The BPP provided 504 Sit-In protesters, two of which were also Panthers, with hot daily meals, ran press endorsements and national articles in The Black Panther, held on-site speeches beginning from day one, provided security and joined the emergency coalition of allied advocacy organizations.
Black Disability Politics take on an intersectional lens, considering the relationship between multiple systems of oppression with race as the central focus. Schalk explained that there are four common qualities to Black Disability Politics: intersectional but race-centric, not necessarily based on disability pride/identity, contextualized and historicized, and holistic and broad. Unlike the mainstream disability rights movement, Black Disability Politics are not based on ideas of identity or pride. Many of its members do not even identify as “disabled.”

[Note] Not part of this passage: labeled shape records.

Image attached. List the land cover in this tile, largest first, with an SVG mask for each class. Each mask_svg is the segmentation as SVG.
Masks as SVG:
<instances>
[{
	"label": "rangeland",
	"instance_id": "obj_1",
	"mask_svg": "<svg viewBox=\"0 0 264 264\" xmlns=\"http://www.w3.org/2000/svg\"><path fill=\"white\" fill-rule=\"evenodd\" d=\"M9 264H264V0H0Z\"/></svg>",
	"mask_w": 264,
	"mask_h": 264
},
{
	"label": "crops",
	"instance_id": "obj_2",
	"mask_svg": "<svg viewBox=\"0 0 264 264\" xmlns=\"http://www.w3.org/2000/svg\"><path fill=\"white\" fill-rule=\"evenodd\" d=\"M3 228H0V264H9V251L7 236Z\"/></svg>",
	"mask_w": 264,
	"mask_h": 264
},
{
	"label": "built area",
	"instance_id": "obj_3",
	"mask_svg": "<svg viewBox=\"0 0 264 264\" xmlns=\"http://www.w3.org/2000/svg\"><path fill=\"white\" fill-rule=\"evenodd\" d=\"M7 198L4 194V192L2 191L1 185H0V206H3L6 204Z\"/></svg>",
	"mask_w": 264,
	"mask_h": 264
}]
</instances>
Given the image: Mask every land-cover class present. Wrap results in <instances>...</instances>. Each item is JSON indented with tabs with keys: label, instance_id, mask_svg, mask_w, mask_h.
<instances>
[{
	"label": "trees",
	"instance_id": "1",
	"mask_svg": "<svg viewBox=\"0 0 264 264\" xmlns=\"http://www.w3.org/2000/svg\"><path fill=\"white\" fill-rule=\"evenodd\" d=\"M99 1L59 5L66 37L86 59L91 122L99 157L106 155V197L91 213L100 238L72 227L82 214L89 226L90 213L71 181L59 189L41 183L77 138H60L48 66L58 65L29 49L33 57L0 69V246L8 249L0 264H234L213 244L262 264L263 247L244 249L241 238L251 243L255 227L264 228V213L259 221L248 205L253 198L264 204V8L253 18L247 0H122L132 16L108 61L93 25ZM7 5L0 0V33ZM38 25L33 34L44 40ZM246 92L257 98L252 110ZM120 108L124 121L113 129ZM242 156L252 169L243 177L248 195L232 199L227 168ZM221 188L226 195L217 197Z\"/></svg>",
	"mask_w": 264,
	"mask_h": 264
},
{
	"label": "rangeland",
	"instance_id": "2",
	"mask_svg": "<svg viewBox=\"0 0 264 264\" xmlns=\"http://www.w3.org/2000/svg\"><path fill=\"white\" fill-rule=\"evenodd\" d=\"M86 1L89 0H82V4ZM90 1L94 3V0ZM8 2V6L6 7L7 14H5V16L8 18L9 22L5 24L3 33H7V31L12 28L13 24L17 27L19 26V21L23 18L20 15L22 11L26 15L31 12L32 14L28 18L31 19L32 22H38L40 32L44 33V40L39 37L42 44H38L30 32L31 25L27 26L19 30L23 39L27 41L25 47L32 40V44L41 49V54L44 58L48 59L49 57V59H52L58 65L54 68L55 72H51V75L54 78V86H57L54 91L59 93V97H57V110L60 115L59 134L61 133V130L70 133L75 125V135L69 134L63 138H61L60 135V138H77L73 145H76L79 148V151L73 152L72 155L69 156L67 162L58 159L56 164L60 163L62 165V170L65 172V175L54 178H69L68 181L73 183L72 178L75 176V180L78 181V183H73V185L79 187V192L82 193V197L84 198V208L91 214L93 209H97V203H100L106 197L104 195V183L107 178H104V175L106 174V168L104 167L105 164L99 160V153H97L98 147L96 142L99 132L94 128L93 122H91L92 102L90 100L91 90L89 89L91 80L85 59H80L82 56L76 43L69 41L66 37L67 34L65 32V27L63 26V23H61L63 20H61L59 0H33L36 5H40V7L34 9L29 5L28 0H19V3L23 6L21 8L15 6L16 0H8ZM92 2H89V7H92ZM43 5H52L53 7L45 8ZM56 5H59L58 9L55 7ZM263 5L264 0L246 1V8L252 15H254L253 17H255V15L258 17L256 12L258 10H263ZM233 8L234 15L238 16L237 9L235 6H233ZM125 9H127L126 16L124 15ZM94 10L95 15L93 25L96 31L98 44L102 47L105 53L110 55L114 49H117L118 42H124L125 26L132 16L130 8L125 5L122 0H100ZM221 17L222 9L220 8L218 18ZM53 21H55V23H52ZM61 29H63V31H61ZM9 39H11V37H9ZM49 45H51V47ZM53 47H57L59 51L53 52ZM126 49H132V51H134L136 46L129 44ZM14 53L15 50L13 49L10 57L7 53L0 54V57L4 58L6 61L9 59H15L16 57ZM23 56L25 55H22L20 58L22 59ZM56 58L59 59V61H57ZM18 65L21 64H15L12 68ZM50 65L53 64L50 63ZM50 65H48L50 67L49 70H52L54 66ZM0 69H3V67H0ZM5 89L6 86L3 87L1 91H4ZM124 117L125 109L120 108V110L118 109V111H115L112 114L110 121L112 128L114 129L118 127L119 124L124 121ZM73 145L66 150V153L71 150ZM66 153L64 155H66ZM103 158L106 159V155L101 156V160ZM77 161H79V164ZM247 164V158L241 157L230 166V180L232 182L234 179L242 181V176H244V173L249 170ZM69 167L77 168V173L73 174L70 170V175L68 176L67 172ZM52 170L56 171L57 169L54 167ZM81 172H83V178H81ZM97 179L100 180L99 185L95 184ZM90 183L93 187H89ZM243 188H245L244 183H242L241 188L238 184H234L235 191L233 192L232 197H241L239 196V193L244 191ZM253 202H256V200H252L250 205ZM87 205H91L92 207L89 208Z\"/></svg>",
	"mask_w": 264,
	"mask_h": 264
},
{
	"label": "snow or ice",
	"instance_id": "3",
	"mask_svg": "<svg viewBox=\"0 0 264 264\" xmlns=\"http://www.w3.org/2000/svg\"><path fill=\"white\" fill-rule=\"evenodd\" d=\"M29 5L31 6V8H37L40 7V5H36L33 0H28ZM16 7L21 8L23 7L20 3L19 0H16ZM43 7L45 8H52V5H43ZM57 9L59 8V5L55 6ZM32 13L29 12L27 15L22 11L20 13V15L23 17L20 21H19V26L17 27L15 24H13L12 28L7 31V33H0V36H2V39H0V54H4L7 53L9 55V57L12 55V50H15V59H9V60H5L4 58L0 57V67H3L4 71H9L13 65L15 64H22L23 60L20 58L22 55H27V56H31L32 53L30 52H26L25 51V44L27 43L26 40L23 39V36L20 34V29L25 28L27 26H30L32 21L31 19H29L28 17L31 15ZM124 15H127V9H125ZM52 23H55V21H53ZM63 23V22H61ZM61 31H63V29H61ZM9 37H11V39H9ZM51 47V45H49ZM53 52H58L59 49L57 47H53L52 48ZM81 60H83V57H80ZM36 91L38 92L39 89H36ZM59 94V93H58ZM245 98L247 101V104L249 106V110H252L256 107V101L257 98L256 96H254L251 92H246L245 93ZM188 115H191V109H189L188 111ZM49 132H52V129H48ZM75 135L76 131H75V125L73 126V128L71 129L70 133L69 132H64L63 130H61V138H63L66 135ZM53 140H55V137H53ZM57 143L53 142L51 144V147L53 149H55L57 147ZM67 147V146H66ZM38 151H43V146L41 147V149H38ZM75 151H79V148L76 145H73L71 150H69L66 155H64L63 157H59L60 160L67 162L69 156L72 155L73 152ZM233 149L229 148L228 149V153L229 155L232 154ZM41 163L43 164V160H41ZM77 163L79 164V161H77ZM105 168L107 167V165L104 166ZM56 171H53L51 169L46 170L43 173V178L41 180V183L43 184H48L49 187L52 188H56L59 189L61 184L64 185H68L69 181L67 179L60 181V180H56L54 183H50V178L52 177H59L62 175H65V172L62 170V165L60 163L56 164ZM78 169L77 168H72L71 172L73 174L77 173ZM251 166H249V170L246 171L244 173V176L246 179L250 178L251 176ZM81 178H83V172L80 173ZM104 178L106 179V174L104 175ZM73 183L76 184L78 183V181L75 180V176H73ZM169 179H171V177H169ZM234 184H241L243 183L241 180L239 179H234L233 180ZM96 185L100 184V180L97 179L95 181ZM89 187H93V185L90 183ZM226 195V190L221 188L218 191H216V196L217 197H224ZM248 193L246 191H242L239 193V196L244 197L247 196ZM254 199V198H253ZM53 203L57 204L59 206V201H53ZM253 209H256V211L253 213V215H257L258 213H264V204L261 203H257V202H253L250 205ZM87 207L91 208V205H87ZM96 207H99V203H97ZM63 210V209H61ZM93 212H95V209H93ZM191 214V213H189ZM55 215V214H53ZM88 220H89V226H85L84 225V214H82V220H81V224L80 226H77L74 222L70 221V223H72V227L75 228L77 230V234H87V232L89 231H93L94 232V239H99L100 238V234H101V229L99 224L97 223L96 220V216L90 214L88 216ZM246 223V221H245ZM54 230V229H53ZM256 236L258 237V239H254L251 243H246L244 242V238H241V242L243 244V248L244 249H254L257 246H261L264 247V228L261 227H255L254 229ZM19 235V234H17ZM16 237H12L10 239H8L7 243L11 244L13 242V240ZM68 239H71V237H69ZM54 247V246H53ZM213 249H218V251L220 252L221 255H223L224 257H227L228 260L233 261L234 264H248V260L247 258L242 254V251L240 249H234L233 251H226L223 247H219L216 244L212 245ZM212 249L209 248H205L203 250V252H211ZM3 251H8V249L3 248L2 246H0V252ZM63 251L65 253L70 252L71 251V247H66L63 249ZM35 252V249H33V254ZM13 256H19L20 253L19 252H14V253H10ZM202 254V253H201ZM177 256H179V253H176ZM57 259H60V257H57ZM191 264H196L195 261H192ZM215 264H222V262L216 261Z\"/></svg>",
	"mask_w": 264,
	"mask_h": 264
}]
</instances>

From a historical perspective, Black Disability Politics are often enacted by events and circumstances that have in turn shaped experiences with disability in Black communities. This includes secondary health effects such as disease, environmental racism, racial violence and state neglect.
The work also addresses the connection between the body and mind, including health, illness, disease and physiological or emotional well-being. Through this holistic approach, Black Disability Politics work to obtain social and political change at both the micro and macro levels.
“By identifying these qualities I aim to provide a framework for interpreting articulations and enactments of Black Disability Politics, one which accounts for the distinct ways that Black people have experienced, engaged with and countered the disability system,” Schalk said.
The next event of the Black Scholar Thursdays series is “Black Feminist Scholarship in the Digital Age” with speaker Lutze Segu. It will take place on Feb. 23 at 12 p.m. in Blanchard 318.